Catholic Schools See Enrollment Continue to ShrinkSkip to content Skip to main navigation
Catholic Schools See Enrollment Continue to Shrink
According to the National Catholic Educational Association, about 150 Catholic schools closed over the summer, amounting to approximately 2 percent of the 6,183 schools in operation last year, reported The New York Times in September. That number was up at least 50 percent from recent years, said Kathy Mears, director of the NCEA.
The situation for Catholic schools stands to get worse over this summer, according to The Wall Street Journal. “For many of the lower-income families whom Catholic schools serve, especially in urban areas, the cost became too much once the pandemic hit and the economy cratered,” reported the Journal, particularly as many families were unwilling to pay tuition for virtual learning. In addition, donation revenue that used to bolster schools during economic crises plummeted.
Urban dioceses have been hit the hardest, with the archdioceses of Los Angeles and New York reporting drops in enrollment of 12 and 11 percent, respectively. Last July, the Archdiocese of New York announced that it would be shuttering 20 schools.
Catholic schools generally resumed in-person instruction faster than neighboring public schools, with about 85 percent of schools open in person on any given day this school year, which “helped boost enrollment 1.6 percent since September,” according to the Journal.

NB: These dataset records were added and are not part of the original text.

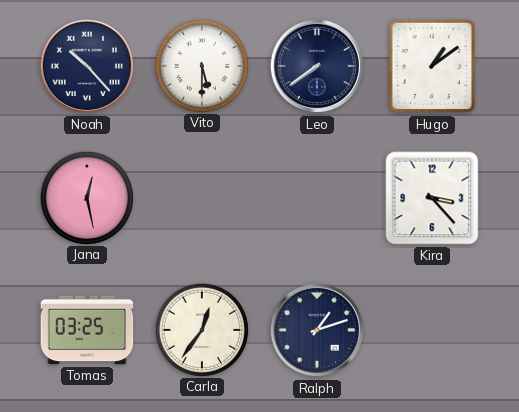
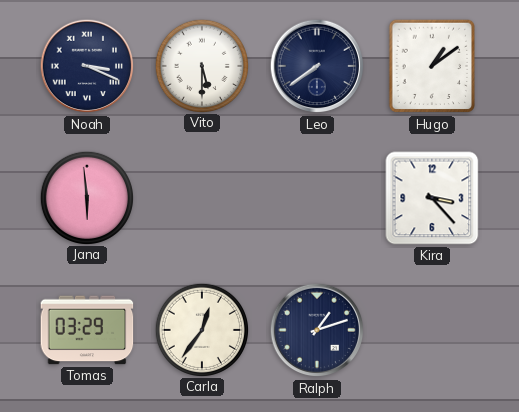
Noah: 10:23 -> 3:19
Jana: 12:28 -> 5:59
Tomas: 03:25 -> 03:29
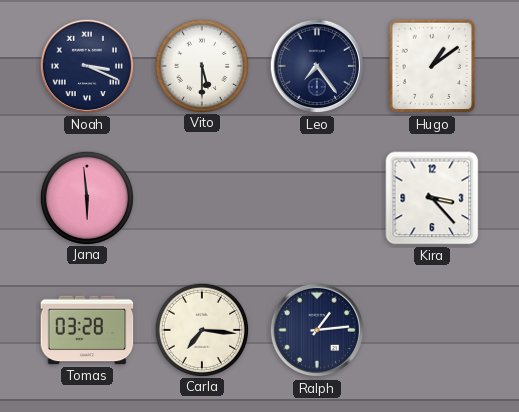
Leo: 7:39 -> 7:24
Tomas: 03:29 -> 03:28
Carla: 12:36 -> 7:16
Ralph: 1:12 -> 1:14
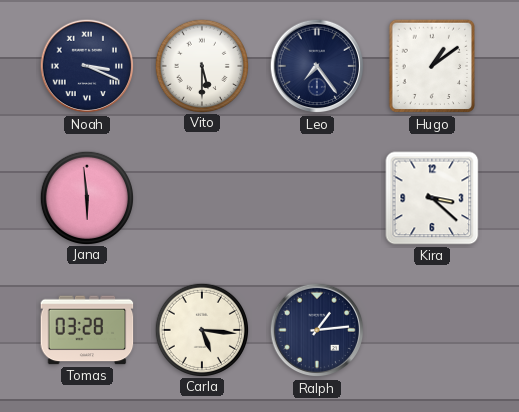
Kira: 3:23 -> 3:22
Carla: 7:16 -> 5:16
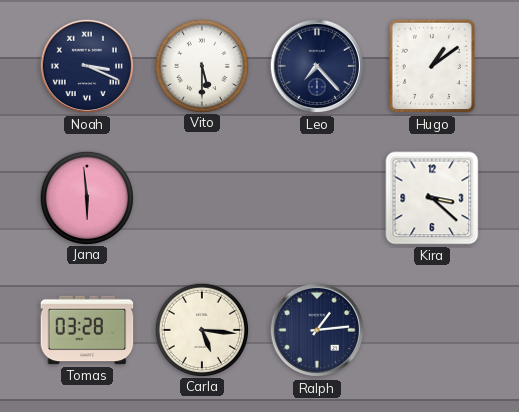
Leo: 7:24 -> 7:23
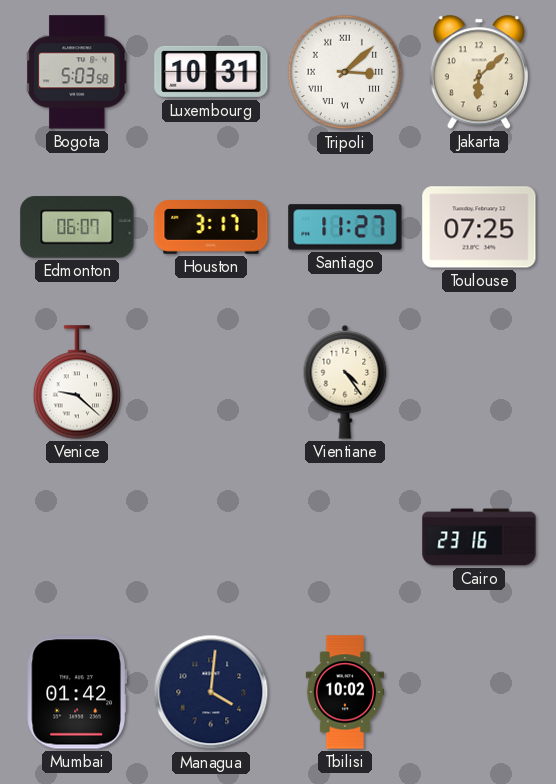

The Journal emphasized that the drop in enrollment at Catholic schools is part of a larger trend attributable to loss of confidence in Catholic schools on account of the sex-abuse scandals of the early aughts; the impact of the financial crash in 2008 on philanthropy; and the growing secular opposition to the church’s teachings on abortion and same-sex marriage.
This last development highlights the challenge of making Catholic school desirable to an increasingly secular society. “Enrollment at Catholic schools in the United States peaked at 5.2 million nationwide in the early 1960s,” reported the Times. “But as the percentage of practicing Catholics has declined across the United States, so has the number of children enrolling in Catholic schools. Enrollment for the 2019-20 school year was down to about 1.7 million.”
According to an analysis published in March by Gallup, “Americans' membership in houses of worship continued to decline last year, dropping below 50% for the first time in Gallup's eight-decade trend. In 2020, 47% of Americans said they belonged to a church, synagogue or mosque, down from 50% in 2018 and 70% in 1999.”
Conversely, the Journal pointed to a recent development of the “most devout Catholics” choosing to home-school their children “because they don’t believe Catholic schools are focused enough on the faith.”
An additional challenge for Catholic schools over the past twenty years, noted the Journal, has been the steady rise in charter schools. Indeed, many charter schools provide the order and discipline desired by parents sending their children to Catholic schools yet do so for free.